FIG. 3 is a diagram illustrating voltage / current waveforms during operation of each circuit of the light emitting diode drive circuit according to the first embodiment.

FIG. 4 is a diagram illustrating a light emitting diode drive circuit according to a second embodiment of the present invention.

FIG. 5 is a diagram illustrating a light emitting diode drive circuit according to a third embodiment of the present invention.

FIG. 6 is a diagram illustrating voltage / current waveforms during operation of each circuit of the light emitting diode drive circuit according to the third embodiment.

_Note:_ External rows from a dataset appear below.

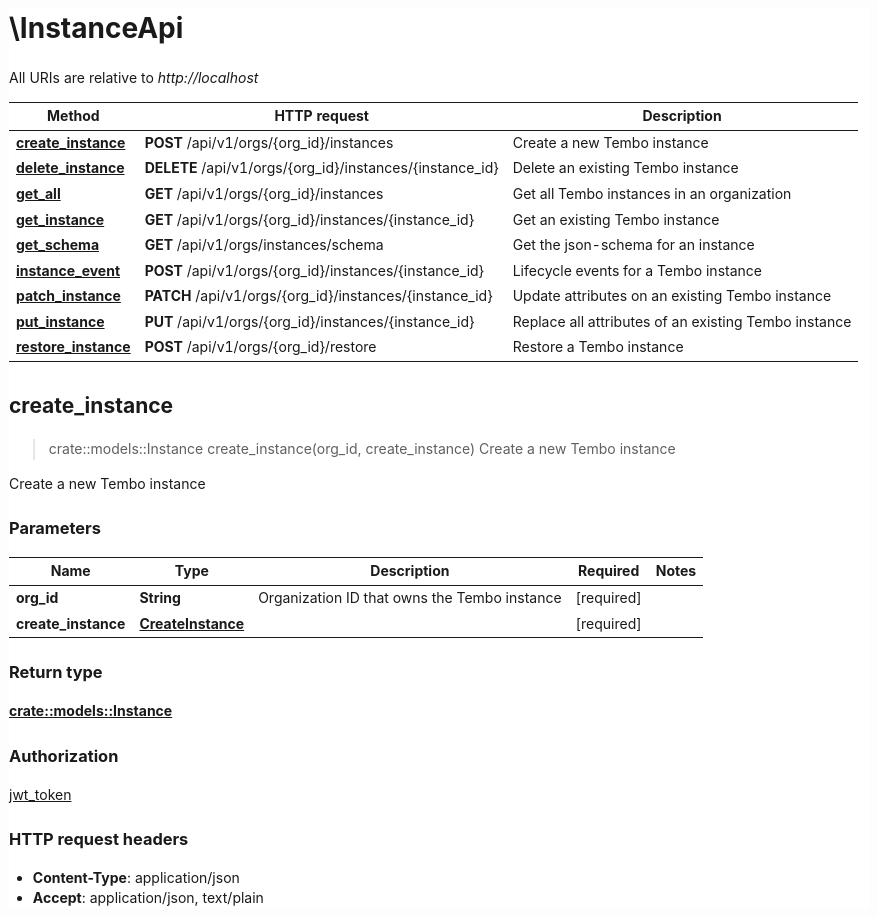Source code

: # \InstanceApi

All URIs are relative to *http://localhost*

Method | HTTP request | Description
------------- | ------------- | -------------
[**create_instance**](InstanceApi.md#create_instance) | **POST** /api/v1/orgs/{org_id}/instances | Create a new Tembo instance
[**delete_instance**](InstanceApi.md#delete_instance) | **DELETE** /api/v1/orgs/{org_id}/instances/{instance_id} | Delete an existing Tembo instance
[**get_all**](InstanceApi.md#get_all) | **GET** /api/v1/orgs/{org_id}/instances | Get all Tembo instances in an organization
[**get_instance**](InstanceApi.md#get_instance) | **GET** /api/v1/orgs/{org_id}/instances/{instance_id} | Get an existing Tembo instance
[**get_schema**](InstanceApi.md#get_schema) | **GET** /api/v1/orgs/instances/schema | Get the json-schema for an instance
[**instance_event**](InstanceApi.md#instance_event) | **POST** /api/v1/orgs/{org_id}/instances/{instance_id} | Lifecycle events for a Tembo instance
[**patch_instance**](InstanceApi.md#patch_instance) | **PATCH** /api/v1/orgs/{org_id}/instances/{instance_id} | Update attributes on an existing Tembo instance
[**put_instance**](InstanceApi.md#put_instance) | **PUT** /api/v1/orgs/{org_id}/instances/{instance_id} | Replace all attributes of an existing Tembo instance
[**restore_instance**](InstanceApi.md#restore_instance) | **POST** /api/v1/orgs/{org_id}/restore | Restore a Tembo instance



## create_instance

> crate::models::Instance create_instance(org_id, create_instance)
Create a new Tembo instance

Create a new Tembo instance 

### Parameters


Name | Type | Description  | Required | Notes
------------- | ------------- | ------------- | ------------- | -------------
**org_id** | **String** | Organization ID that owns the Tembo instance | [required] |
**create_instance** | [**CreateInstance**](CreateInstance.md) |  | [required] |

### Return type

[**crate::models::Instance**](Instance.md)

### Authorization

[jwt_token](../README.md#jwt_token)

### HTTP request headers

- **Content-Type**: application/json
- **Accept**: application/json, text/plain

FIG. 7 is a diagram showing a light emitting diode drive circuit of Conventional Example 1.

FIG. 8 is a diagram showing voltage / current waveforms at the time of operation of each circuit of the light emitting diode drive circuit of Conventional Example 1.

FIG. 9 is a diagram showing a light emitting diode drive circuit of Conventional Example 2.

FIG. 10 is a diagram showing voltage / current waveforms during operation of each circuit of the light emitting diode drive circuit of Conventional Example 2.

[Explanation of symbols]

 A11 to A14 Differential amplifier B11 Switching circuit B12 Current mirror circuit B13 Driving voltage generating circuit B14 Voltage driving type peaking current generating circuit B15 Constant current source B16 Current driving type peaking current generating circuit B17 Constant current source C11 to C12 Capacitor D11 Light emission Diode F1, F2 MOS transistor R11-R17 Resistance Q11-Q16 Transistor

──────────────────────────────────────────────────続 き Continued on front page (51) Int.Cl. ⁶ Identification code FI H04B 10/06

Claims (5)

[Claims] A switching circuit connected to a light emitting diode for inputting a driving signal and controlling on / off of a driving current supplied to the light emitting diode; and a switching circuit connected to the light emitting diode and inputting the driving signal. A voltage-driven peaking current generation circuit that transiently increases the drive current in synchronization with the on-drive of the switching circuit and transiently decreases the drive current in synchronization with the off-drive of the switching circuit. A light-emitting diode drive circuit, characterized in that: 2. The light-emitting diode according to claim 1, wherein the peaking current generating circuit supplies a voltage driving signal having the same phase as a driving current on / off controlled by the switching circuit to the light emitting diode via a capacitor. A light emitting diode drive circuit as described in the above. 3. The light emitting diode driving circuit according to claim 1, wherein said peaking current generating circuit further comprises an output section comprising a complementary MOS transistor. A current mirror circuit for generating a constant current and supplying the current to the switching circuit; and a current mirror connected to the current mirror circuit, receiving the drive signal and synchronizing with the ON state of the switching circuit. 2. The light emitting diode driving circuit according to claim 1, further comprising a current driving type peaking current generating circuit for outputting a peaking signal for causing the circuit to generate a peaking current. 5. The peaking current generating circuit of the current drive type comprises: a base of a twin transistor forming a current mirror circuit via a capacitor with a voltage drive signal synchronized with a drive current on / off controlled by the switching circuit. 5. The light emitting diode drive circuit according to claim 4, wherein the signal is input to the circuit.